PayPal will keep this in check. Thanks for the heads up! I can not stand a thief....


----------



## dwilliams35 (Oct 8, 2006)

muney pit said:


> :cheers:
> 
> I would storngly urge you to read this thread and the other one in the GD discussion thats liked
> 
> http://www.ar15.com/forums/t_4_64/154473_credit_card_stolen_after_purchase_at_wideners.html


I've been buying stuff from them for years without a problem: I guess all it takes is one hacker or whatever to get into it to ruin their rep forever..


----------



## muney pit (Mar 24, 2014)

I know. Its a real shame. I have alot of reloadi g stuff from them and some guns. Im just gonna wait awhile first. Even though the bank gave me back the $2,500 that was stolen from me, itbwas a pain to deal with.


----------



## Seeker (Jul 6, 2009)

Got my upper today. Now for the lower build. This build has been really fun to put together. I have learned a ton about ballistics, powders, bullets, name brands and so on. I'm so glad I didn't purchase a completed unit or I would have never spent the time to learn about building AR's. I can not wait to move to the next part of the build.


----------



## Lezz Go (Jun 27, 2006)

I have the dies and 100 pcs of new Hornady brass in stock. Just FYI


----------



## bearintex (Feb 7, 2006)

muney pit said:


> but also like haveing that full power 308 if i want it.

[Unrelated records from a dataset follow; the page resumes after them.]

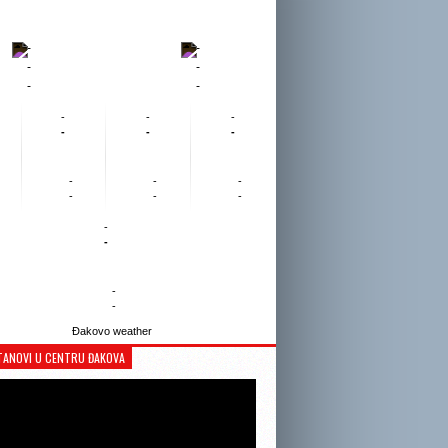
-
-
-
-
-
-
-
-
-
-
-
-
-
-
-
-
-
-
-
-
-
-
Đakovo weather
TANOVI U CENTRU ĐAKOVA
Reproduktor
videozapisa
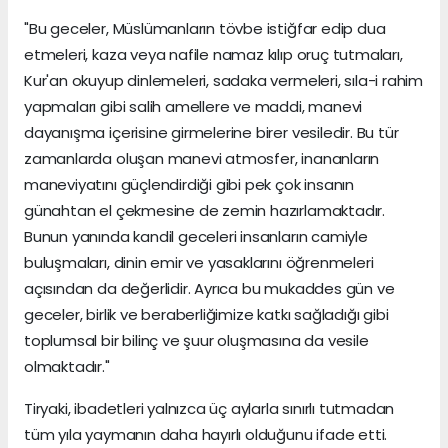
"Bu geceler, Müslümanların tövbe istiğfar edip dua
etmeleri, kaza veya nafile namaz kılıp oruç tutmaları,
Kur'an okuyup dinlemeleri, sadaka vermeleri, sıla-i rahim
yapmaları gibi salih amellere ve maddi, manevi
dayanışma içerisine girmelerine birer vesiledir. Bu tür
zamanlarda oluşan manevi atmosfer, inananların
maneviyatını güçlendirdiği gibi pek çok insanın
günahtan el çekmesine de zemin hazırlamaktadır.
Bunun yanında kandil geceleri insanların camiyle
buluşmaları, dinin emir ve yasaklarını öğrenmeleri
açısından da değerlidir. Ayrıca bu mukaddes gün ve
geceler, birlik ve beraberliğimize katkı sağladığı gibi
toplumsal bir bilinç ve şuur oluşmasına da vesile
olmaktadır."
Tiryaki, ibadetleri yalnızca üç aylarla sınırlı tutmadan
tüm yıla yaymanın daha hayırlı olduğunu ifade etti.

Ummmm, no. More like a 30/30 in comparison. 308 in diameter only.


----------



## MechAg94 (Dec 15, 2013)

I think he was shooting actual 308 rounds downloaded to suppressed velocities, not 300 blackout. 

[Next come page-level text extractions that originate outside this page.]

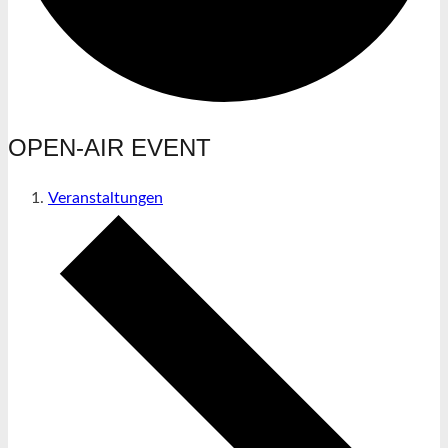
OPEN-AIR EVENT
Veranstaltungen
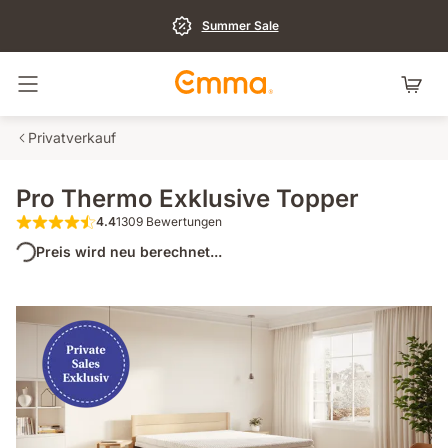
Summer Sale
Navigation umschalten
Privatverkauf
Pro Thermo Exklusive Topper
4.4
1309 Bewertungen
4.4 von 5 Sternen 1309 Bewertungen
Preis wird neu berechnet...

The ammo is the reason I haven't pulled the trigger on one of these. I already have a 6.8 SPC rifle and mags and ammo and I didn't want to invest in that package again. We'll see. Never know what the future holds.


----------



## Seeker (Jul 6, 2009)

Man this lower is becoming a challenge. I see so many I like but I am reluctant to jump in and just purchase one. 

I am leaning toward the San Tan Tactical STT-15 AR lower (Burnt Bronze Coating)

Stag Arms Lower Parts Kit or the Rock Rivers Arms Inc. Lower parts kit or the Daniel Defense lower parts kit for the semi-auto

A Mission First Tactical Battle Link adjustable cheek piece

A Mission First Tactical Engage Pistol Grip

A Mission First BUS-Battlelink Utility Stock

Battle Arms Developement Enhanced Takedown Back-Pin and Pivot front-Pin set

Would anyone add to or take away from the above?


----------



## Fordzilla06 (Oct 14, 2010)

Seeker said:


> Man this lower is becoming a challenge. I see so many I like but I am reluctant to jump in and just purchase one.
> 
> I am leaning toward the San Tan Tactical STT-15 AR lower (Burnt Bronze Coating)
> 
> ...


A nice trigger.


----------



## Seeker (Jul 6, 2009)

I have already purchased the Tac Con 3MR 3rd Mode Trigger for it.


----------



## muney pit (Mar 24, 2014)

bearintex said:


> Ummmm, no. More like a 30/30 in comparison. 308 in diameter only.


You better go back and reread my whole post instead of just posting a piece of it. i was talking about the 308win.


----------



## muney pit (Mar 24, 2014)

Seeker said:


> I have already purchased the Tac Con 3MR 3rd Mode Trigger for it.


Ya gotta post a range video.


----------



## Seeker (Jul 6, 2009)

Oh I will in due time.. I'm about halfway to were I want to be so I still have me some time..


----------